**DATA FOR THE TASK**
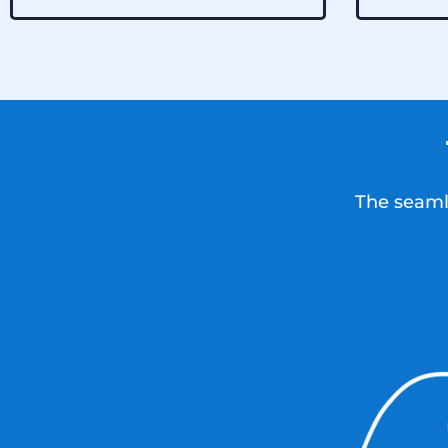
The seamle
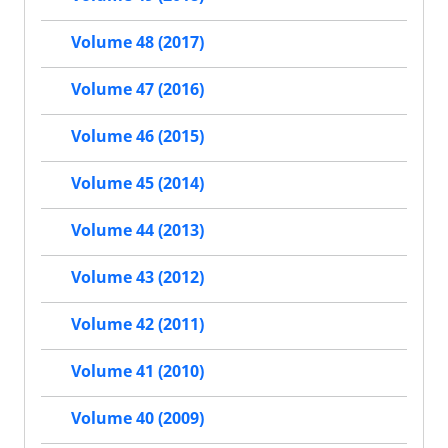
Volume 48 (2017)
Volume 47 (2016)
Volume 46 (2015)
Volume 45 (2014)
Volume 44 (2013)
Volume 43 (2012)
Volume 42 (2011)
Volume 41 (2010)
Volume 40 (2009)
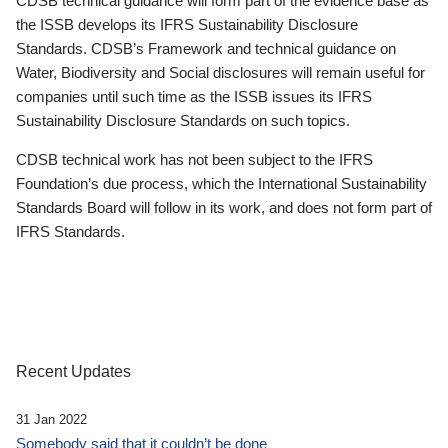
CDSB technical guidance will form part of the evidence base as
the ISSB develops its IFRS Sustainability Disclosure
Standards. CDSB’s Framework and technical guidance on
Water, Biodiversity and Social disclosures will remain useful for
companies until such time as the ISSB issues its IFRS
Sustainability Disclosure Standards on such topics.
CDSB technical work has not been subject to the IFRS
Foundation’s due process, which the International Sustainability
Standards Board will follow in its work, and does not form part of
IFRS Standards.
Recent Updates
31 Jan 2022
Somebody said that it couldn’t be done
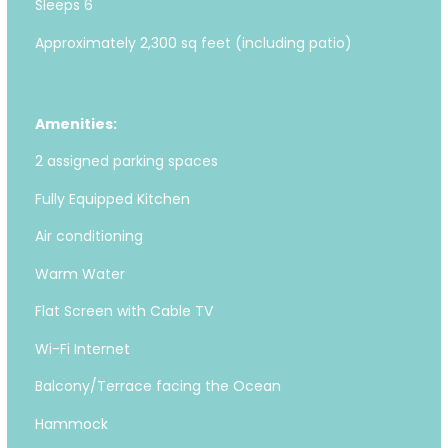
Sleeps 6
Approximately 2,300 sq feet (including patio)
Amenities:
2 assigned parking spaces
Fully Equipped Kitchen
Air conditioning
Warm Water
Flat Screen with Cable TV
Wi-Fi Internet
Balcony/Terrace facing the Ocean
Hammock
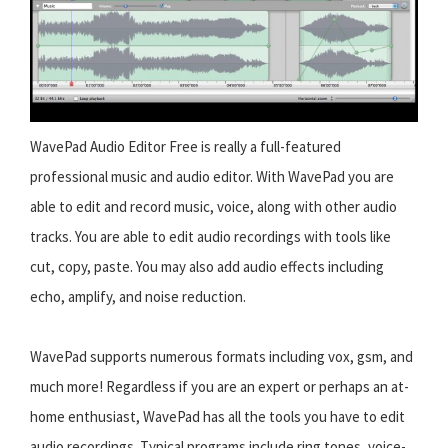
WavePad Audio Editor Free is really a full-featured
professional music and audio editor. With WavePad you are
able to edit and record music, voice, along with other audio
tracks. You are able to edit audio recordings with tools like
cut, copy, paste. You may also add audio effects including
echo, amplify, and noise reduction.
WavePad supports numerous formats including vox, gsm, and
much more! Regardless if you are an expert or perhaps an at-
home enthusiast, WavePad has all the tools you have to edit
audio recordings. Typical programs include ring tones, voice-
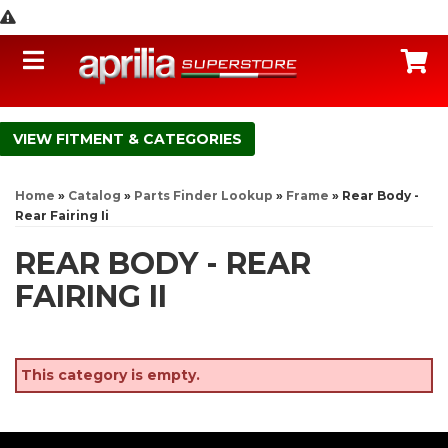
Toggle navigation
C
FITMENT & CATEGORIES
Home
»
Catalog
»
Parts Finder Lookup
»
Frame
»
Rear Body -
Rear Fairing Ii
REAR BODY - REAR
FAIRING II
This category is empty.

**DIRECTIONS FOR THIS TASK**
The job here is to retype the data exactly, with no pictures included.

**OUTPUT FOR THIS TASK**
The seamle
Volume 48 (2017)
Volume 47 (2016)
Volume 46 (2015)
Volume 45 (2014)
Volume 44 (2013)
Volume 43 (2012)
Volume 42 (2011)
Volume 41 (2010)
Volume 40 (2009)
CDSB technical guidance will form part of the evidence base as
the ISSB develops its IFRS Sustainability Disclosure
Standards. CDSB’s Framework and technical guidance on
Water, Biodiversity and Social disclosures will remain useful for
companies until such time as the ISSB issues its IFRS
Sustainability Disclosure Standards on such topics.
CDSB technical work has not been subject to the IFRS
Foundation’s due process, which the International Sustainability
Standards Board will follow in its work, and does not form part of
IFRS Standards.
Recent Updates
31 Jan 2022
Somebody said that it couldn’t be done
Sleeps 6
Approximately 2,300 sq feet (including patio)
Amenities:
2 assigned parking spaces
Fully Equipped Kitchen
Air conditioning
Warm Water
Flat Screen with Cable TV
Wi-Fi Internet
Balcony/Terrace facing the Ocean
Hammock
WavePad Audio Editor Free is really a full-featured
professional music and audio editor. With WavePad you are
able to edit and record music, voice, along with other audio
tracks. You are able to edit audio recordings with tools like
cut, copy, paste. You may also add audio effects including
echo, amplify, and noise reduction.
WavePad supports numerous formats including vox, gsm, and
much more! Regardless if you are an expert or perhaps an at-
home enthusiast, WavePad has all the tools you have to edit
audio recordings. Typical programs include ring tones, voice-
Toggle navigation
C
FITMENT & CATEGORIES
Home
»
Catalog
»
Parts Finder Lookup
»
Frame
»
Rear Body -
Rear Fairing Ii
REAR BODY - REAR
FAIRING II
This category is empty.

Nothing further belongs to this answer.